## [Task description]
Take the data below and repeat it exactly.

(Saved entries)

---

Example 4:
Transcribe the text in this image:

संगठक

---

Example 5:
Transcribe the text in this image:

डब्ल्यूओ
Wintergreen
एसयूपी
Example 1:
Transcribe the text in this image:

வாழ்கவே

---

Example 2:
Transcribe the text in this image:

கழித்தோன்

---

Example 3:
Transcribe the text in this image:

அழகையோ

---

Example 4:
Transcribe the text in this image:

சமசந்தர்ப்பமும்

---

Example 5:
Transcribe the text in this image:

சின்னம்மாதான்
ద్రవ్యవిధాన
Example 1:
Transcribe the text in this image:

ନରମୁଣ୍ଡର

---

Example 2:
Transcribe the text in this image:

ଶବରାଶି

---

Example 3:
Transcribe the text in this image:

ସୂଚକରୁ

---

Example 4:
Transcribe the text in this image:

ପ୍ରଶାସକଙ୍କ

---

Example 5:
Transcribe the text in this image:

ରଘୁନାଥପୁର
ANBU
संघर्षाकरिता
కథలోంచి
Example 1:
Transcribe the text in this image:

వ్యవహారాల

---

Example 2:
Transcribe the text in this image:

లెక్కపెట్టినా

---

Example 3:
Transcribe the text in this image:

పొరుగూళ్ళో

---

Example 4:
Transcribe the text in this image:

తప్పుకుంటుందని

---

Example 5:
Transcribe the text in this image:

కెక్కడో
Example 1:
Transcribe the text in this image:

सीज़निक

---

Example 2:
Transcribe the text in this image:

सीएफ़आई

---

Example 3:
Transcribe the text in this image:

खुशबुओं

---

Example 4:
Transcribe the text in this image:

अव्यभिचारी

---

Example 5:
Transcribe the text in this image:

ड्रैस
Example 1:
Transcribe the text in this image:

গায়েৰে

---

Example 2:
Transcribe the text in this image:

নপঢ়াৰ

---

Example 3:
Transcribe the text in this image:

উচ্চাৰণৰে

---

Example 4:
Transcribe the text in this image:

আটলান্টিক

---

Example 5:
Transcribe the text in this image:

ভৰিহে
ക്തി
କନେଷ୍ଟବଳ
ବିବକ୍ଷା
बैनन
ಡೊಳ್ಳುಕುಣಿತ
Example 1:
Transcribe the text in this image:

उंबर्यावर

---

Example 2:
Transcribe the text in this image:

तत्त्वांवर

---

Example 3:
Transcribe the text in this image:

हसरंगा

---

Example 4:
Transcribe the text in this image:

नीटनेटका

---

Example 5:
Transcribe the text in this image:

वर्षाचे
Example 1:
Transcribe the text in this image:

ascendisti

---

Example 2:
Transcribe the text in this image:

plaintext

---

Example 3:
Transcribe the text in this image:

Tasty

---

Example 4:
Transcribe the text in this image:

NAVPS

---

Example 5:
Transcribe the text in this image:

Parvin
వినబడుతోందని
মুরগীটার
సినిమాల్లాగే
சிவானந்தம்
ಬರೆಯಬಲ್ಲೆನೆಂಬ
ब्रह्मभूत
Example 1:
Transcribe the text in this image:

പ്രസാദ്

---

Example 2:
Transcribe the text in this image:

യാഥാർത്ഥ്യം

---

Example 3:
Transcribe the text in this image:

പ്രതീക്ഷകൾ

## [Problem solution]
---

Example 4:
Transcribe the text in this image:

संगठक

---

Example 5:
Transcribe the text in this image:

डब्ल्यूओ
Wintergreen
एसयूपी
Example 1:
Transcribe the text in this image:

வாழ்கவே

---

Example 2:
Transcribe the text in this image:

கழித்தோன்

---

Example 3:
Transcribe the text in this image:

அழகையோ

---

Example 4:
Transcribe the text in this image:

சமசந்தர்ப்பமும்

---

Example 5:
Transcribe the text in this image:

சின்னம்மாதான்
ద్రవ్యవిధాన
Example 1:
Transcribe the text in this image:

ନରମୁଣ୍ଡର

---

Example 2:
Transcribe the text in this image:

ଶବରାଶି

---

Example 3:
Transcribe the text in this image:

ସୂଚକରୁ

---

Example 4:
Transcribe the text in this image:

ପ୍ରଶାସକଙ୍କ

---

Example 5:
Transcribe the text in this image:

ରଘୁନାଥପୁର
ANBU
संघर्षाकरिता
కథలోంచి
Example 1:
Transcribe the text in this image:

వ్యవహారాల

---

Example 2:
Transcribe the text in this image:

లెక్కపెట్టినా

---

Example 3:
Transcribe the text in this image:

పొరుగూళ్ళో

---

Example 4:
Transcribe the text in this image:

తప్పుకుంటుందని

---

Example 5:
Transcribe the text in this image:

కెక్కడో
Example 1:
Transcribe the text in this image:

सीज़निक

---

Example 2:
Transcribe the text in this image:

सीएफ़आई

---

Example 3:
Transcribe the text in this image:

खुशबुओं

---

Example 4:
Transcribe the text in this image:

अव्यभिचारी

---

Example 5:
Transcribe the text in this image:

ड्रैस
Example 1:
Transcribe the text in this image:

গায়েৰে

---

Example 2:
Transcribe the text in this image:

নপঢ়াৰ

---

Example 3:
Transcribe the text in this image:

উচ্চাৰণৰে

---

Example 4:
Transcribe the text in this image:

আটলান্টিক

---

Example 5:
Transcribe the text in this image:

ভৰিহে
ക്തി
କନେଷ୍ଟବଳ
ବିବକ୍ଷା
बैनन
ಡೊಳ್ಳುಕುಣಿತ
Example 1:
Transcribe the text in this image:

उंबर्यावर

---

Example 2:
Transcribe the text in this image:

तत्त्वांवर

---

Example 3:
Transcribe the text in this image:

हसरंगा

---

Example 4:
Transcribe the text in this image:

नीटनेटका

---

Example 5:
Transcribe the text in this image:

वर्षाचे
Example 1:
Transcribe the text in this image:

ascendisti

---

Example 2:
Transcribe the text in this image:

plaintext

---

Example 3:
Transcribe the text in this image:

Tasty

---

Example 4:
Transcribe the text in this image:

NAVPS

---

Example 5:
Transcribe the text in this image:

Parvin
వినబడుతోందని
মুরগীটার
సినిమాల్లాగే
சிவானந்தம்
ಬರೆಯಬಲ್ಲೆನೆಂಬ
ब्रह्मभूत
Example 1:
Transcribe the text in this image:

പ്രസാദ്

---

Example 2:
Transcribe the text in this image:

യാഥാർത്ഥ്യം

---

Example 3:
Transcribe the text in this image:

പ്രതീക്ഷകൾ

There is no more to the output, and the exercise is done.